The subject matter is a bit intense for YA (and thus must be handled with extra sensitivity) and Sepetys did not hold back in her descriptions of the horrors of war. Was it sensitively done? Yes. Did the blunt violence add to the story? Not sure. Did it reveal the fragility of the human condition? Yes. Did the work overall encourage compassion, bravery, love of fellow man? Not on the scale of Dostoyevsky or Hugo - but the author is young still, and I believe she has great ability to inspire empathy.
I am withholding one star for the following reasons:
It could have been more tightly edited - especially in the first ten pages when the characters were being introduced. Having the same moments repeated from the viewpoints of each character was boring especially since the new information was intuitive for the reader to begin with. I felt like I was being hit over the head with the author's hammer. I wanted to scream "Get on with it!" Tell me the story.
The character of Alfred was also heavy handed and stereotypical - flat and one-dimensional. Nothing there to keep the reader guessing.
The ending was wobbly and the final impact was lost in the disjointed story line. Readers want the resolving clinch. They don't want the beginning of another story, explanations, another character introduced, more information to follow... they want a soppy, wet, unmistakable clinch - the forever and ever kind. The kind that leaves an afterglow.
Other than that... bellissimo! I so, so appreciated this work. I'm a tough grader and I rarely write reviews. This is one more gauge of Sepetys' ability to inspire.
I look forward to watching Sepetys add depth and finesse to her immense potential. I can't wait for the next thing she writes!
79 of 83 people found the following review helpful.

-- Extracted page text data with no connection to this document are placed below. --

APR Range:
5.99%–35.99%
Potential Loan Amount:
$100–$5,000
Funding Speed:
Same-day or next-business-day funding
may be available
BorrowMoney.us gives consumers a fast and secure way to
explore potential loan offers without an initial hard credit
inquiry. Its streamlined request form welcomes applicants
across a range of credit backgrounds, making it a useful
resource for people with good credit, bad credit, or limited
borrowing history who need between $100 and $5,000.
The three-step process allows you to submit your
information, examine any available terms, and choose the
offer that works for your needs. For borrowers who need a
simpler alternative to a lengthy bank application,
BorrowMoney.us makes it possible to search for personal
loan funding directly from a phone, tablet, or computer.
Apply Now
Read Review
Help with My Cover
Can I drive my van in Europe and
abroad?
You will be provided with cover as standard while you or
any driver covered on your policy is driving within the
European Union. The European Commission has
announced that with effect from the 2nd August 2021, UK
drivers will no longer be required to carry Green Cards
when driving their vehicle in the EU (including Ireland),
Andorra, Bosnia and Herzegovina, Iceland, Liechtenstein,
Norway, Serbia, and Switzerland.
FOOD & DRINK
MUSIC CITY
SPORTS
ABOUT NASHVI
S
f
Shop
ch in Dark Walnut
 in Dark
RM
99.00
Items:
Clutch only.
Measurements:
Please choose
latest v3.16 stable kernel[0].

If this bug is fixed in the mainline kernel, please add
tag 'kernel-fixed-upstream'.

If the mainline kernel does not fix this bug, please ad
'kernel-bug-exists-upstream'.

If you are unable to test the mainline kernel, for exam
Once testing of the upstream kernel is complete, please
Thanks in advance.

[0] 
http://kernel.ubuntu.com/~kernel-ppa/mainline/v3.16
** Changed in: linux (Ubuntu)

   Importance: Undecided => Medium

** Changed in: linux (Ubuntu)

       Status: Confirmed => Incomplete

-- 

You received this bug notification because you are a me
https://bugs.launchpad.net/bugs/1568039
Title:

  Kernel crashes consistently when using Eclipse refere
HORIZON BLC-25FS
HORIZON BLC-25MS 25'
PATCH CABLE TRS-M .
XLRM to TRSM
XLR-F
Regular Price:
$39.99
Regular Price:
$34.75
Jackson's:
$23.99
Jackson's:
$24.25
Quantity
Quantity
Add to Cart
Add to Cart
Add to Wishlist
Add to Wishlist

Highly, Highly Recommended
By Tamela Mccann
Ruta Sepetys is one of the finest writers, young adult or otherwise, writing today. Her two previous novels, Between Shades of Gray and Out of the Easy, held me enthralled through every page. Now comes Salt to the Sea, and it is everything and more that the others are. But a word to the wise up front...have tissues close by.
There are four points of view telling the story of Salt to the Sea, and each is distinctive, secretive, and profound. We have Emilia, a young Polish girl of fifteen who has faced untold horrors of World War II, and is saved early on by the "knight", Florian. Florian has a major secret of his own; he is carrying something very valuable and is trying to get away to safety while simultaneously exacting revenge on those with whom he worked. Distracting Florian, however, is the young nurse, Joana, a Lithuanian who is leading a rag tag group to the safety of a ship leaving Germany now that Hitler has deemed it all right in the final months of the war. Finally, there is Alfred, a young sailor in the German navy who "writes" letters in his head to his love, Hannelore, while avoiding work and planning a dazzling future.
Though these are the voices we hear, there are so many others involved and each one will wrap themselves around your heart, in particular the Shoe Poet and the Wandering Boy who are assisted in getting on the liner Wilhelm Gustloff along with the others. They are stunning examples of man's inhumanity to man and yet the power of hope and the determination to survive. Sepetys gives them lives that represent so many more who experienced as much trauma or even worse.
So much happens that you will find yourself wanting to totally inhale this story, but make yourself slow down and feel the ache of hunger, the biting cold, the long walks, the deceptions and the triumphs. Sepetys has done her research meticulously and it shows in every word. I cannot rate this one highly enough and I urge you to read it and remember it.